A testa de Robert Cacareco apresentava um curativo grotesco. Dali escorria um fedorento emplastro de raízes preparado pelo Ministro da Geração Saúde Plena. O presidente não estava gostando nem um pouco das observações de Castro, embora respeitasse as suas preocupações, que se referiam sobretudo à descoberta que a cabeçada Cacareca lhes proporcionara. “Emergencial: um grande estraga-prazeres! Assim estará escrito em sua lápide!”, pensou Robert.
Os jornalistas não tinham a menor importância. Quem precisava deles? Agora Robert Cacareco não precisava de nenhuma pessoa que vivesse além dos limites de Santa Juliana. Que os turistas fossem visitar outro lugar bem distante de Playmobil! Que visitassem o espaço sideral! Que fossem parar no inferno! Quem precisaria deles com tanto ouro à disposição?
O nome do presidente entraria para a história por méritos de seu próprio país. Nenhum playmobilense serviria como empregado ou tapete de se limpar os pés a maçantes estrangeiros e suas exigências pedantes. Fora por absoluta falta de opções que Cacareco investira esforços na idéia de transformar Santa Juliana em um centro turístico. Tão somente por isso.
Robert Cacareco, assim como qualquer outro playmobilense, jamais se esqueceria de que nos tempos da exploração dos países colonizadores Playmobil fora abandonado à sua própria sorte e se tornara motivo de chacota. Também era impossível relevar as portas que se trancaram quando o presidente mandara Castro mendigar a ajuda da comunidade internacional.
“Nós encontramos ouro! Você não percebe a magnitude de tal descoberta?”, perguntou Robert, lançando a pedra sobre a mesa do gabinete presidencial em direção a Castro, certo de que nenhuma palavra do Ministro das Harmoniosas e Irrestritas Relações Internacionais o desanimaria.
A sala estava abafada. O presidente costumava trancar a porta e as janelas e se encerrar no gabinete sempre que precisava refletir. Robert Cacareco gostava de pensar sem interferências exteriores. Ele instruíra os assistentes a impedirem a entrada de qualquer pessoa. Todavia Castro era mestre em dissuadir os descendentes de aborígines que trabalhavam na sede governamental.

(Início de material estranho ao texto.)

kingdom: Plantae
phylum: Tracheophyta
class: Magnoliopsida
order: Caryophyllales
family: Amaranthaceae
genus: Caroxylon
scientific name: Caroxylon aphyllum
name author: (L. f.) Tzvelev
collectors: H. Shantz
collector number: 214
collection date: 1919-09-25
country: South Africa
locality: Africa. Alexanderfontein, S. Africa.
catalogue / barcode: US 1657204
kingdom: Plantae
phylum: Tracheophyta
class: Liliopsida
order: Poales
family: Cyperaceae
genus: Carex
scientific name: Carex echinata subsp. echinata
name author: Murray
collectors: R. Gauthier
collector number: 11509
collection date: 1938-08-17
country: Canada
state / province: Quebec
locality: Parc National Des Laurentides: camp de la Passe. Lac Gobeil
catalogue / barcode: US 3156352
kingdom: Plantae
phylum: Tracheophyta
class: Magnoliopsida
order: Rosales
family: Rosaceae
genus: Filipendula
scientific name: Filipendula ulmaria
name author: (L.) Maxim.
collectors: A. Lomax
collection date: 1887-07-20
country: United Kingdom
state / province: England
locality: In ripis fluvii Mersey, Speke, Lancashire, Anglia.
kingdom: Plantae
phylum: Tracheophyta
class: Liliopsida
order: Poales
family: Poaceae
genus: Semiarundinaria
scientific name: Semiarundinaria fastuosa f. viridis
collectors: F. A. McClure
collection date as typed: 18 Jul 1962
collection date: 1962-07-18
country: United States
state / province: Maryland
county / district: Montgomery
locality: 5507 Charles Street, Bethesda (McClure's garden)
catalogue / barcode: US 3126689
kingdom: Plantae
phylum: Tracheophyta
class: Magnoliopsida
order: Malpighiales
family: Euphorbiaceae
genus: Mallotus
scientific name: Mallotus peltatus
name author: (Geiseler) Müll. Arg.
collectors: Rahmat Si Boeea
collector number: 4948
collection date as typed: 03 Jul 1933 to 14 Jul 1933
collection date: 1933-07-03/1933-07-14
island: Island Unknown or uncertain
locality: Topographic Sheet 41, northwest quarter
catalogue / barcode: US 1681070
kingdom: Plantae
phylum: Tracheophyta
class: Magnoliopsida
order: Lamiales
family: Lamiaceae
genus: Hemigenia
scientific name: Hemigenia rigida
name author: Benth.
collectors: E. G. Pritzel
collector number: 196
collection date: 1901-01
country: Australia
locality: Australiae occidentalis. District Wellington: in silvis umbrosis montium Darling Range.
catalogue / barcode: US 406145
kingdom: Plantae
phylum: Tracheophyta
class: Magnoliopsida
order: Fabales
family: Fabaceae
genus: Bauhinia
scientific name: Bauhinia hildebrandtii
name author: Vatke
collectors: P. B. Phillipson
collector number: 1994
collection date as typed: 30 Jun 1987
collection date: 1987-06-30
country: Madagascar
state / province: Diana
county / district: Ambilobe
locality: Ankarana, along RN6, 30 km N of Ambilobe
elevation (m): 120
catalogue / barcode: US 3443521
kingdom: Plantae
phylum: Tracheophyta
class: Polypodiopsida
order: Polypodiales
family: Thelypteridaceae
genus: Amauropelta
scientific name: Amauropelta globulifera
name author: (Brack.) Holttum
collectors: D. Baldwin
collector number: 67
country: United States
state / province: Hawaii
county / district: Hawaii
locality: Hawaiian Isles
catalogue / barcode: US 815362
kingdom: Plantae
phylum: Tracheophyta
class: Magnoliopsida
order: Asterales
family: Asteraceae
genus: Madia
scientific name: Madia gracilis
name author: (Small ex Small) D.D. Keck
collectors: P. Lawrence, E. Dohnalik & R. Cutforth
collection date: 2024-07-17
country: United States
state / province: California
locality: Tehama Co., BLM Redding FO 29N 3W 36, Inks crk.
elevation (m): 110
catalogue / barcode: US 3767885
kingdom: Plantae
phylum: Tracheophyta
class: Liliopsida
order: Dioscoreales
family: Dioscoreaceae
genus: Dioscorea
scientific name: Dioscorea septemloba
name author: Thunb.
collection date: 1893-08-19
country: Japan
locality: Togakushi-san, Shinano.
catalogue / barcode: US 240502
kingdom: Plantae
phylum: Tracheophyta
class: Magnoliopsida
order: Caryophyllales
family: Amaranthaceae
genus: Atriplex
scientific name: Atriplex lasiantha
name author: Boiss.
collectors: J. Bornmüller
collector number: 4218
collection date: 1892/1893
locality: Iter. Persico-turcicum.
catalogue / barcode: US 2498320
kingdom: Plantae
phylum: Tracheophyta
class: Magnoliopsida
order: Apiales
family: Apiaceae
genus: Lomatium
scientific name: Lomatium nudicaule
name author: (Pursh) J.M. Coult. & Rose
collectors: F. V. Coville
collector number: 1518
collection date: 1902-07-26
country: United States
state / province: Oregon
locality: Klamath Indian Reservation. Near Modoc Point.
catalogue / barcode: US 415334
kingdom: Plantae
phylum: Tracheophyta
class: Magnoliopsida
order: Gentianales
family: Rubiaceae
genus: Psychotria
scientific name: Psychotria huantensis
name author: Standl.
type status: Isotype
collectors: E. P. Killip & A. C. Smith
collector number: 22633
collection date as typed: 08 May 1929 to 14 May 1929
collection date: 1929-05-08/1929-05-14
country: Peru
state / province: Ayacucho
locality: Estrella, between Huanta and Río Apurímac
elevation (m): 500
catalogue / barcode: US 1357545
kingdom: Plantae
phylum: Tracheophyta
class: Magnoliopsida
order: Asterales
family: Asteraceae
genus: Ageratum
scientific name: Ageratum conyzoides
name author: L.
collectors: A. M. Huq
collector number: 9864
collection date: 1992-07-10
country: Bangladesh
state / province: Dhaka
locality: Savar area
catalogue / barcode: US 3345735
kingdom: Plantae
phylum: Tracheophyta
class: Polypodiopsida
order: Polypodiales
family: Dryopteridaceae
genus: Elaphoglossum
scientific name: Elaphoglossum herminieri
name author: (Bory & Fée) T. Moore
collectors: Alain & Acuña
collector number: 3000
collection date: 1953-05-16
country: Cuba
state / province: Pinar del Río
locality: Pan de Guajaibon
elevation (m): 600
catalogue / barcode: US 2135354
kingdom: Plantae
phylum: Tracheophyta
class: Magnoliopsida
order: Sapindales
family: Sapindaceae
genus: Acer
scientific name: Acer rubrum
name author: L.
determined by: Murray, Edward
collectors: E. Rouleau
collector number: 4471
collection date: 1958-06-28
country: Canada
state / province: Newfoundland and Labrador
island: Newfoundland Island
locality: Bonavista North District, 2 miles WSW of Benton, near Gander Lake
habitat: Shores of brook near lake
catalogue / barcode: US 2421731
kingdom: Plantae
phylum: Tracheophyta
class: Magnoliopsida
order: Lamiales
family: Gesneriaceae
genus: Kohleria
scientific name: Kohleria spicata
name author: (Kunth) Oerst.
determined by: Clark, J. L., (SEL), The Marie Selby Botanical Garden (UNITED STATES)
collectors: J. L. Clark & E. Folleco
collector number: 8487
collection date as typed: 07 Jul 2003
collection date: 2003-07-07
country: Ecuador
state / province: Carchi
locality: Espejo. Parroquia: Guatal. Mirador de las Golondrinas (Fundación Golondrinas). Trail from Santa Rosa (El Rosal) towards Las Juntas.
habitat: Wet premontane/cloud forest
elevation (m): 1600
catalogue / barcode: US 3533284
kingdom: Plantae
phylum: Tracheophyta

Estudando minuciosamente a pedra que segurava entre os dedos, Castro chegava a se entusiasmar. Contudo um pressentimento inexplicável fazia com que mantivesse a cautela. Sua personalidade não condizia com arroubos e manifestações exacerbadas de qualquer tipo. A reação mais intensa que o maior comediante do mundo conseguiria de Castro Emergencial seria um discreto sorriso de canto de lábios.
“Precisamos ao menos mandar fazer alguns exames!”
Robert estava ficando cansado daquela ladainha. Obviamente verificar a composição da pedra constava em seus planos, mas havia coisas mais importantes a serem resolvidas. O futuro de Playmobil estava em suas mãos e ele precisava medir cada passo antes de tomar qualquer que fosse a iniciativa. Cacareco acreditava que nem todos os passos em falso levavam a minas de ouro.
“Não posso perder tempo com bobagens!”, concluiu o presidente. Ele ansiava por tranqüilidade a fim de pensar no futuro. Portanto mandou Castro localizar Saulo Custof Maritaca para que os dois seguissem viagem até a ilha vizinha. Ali providenciariam o tal exame e lhe deixariam em paz. Robert confiava em Emergencial, mas não queria que ele se sentisse tentado a embolsar a pepita. Maritaca seria o seu desestímulo.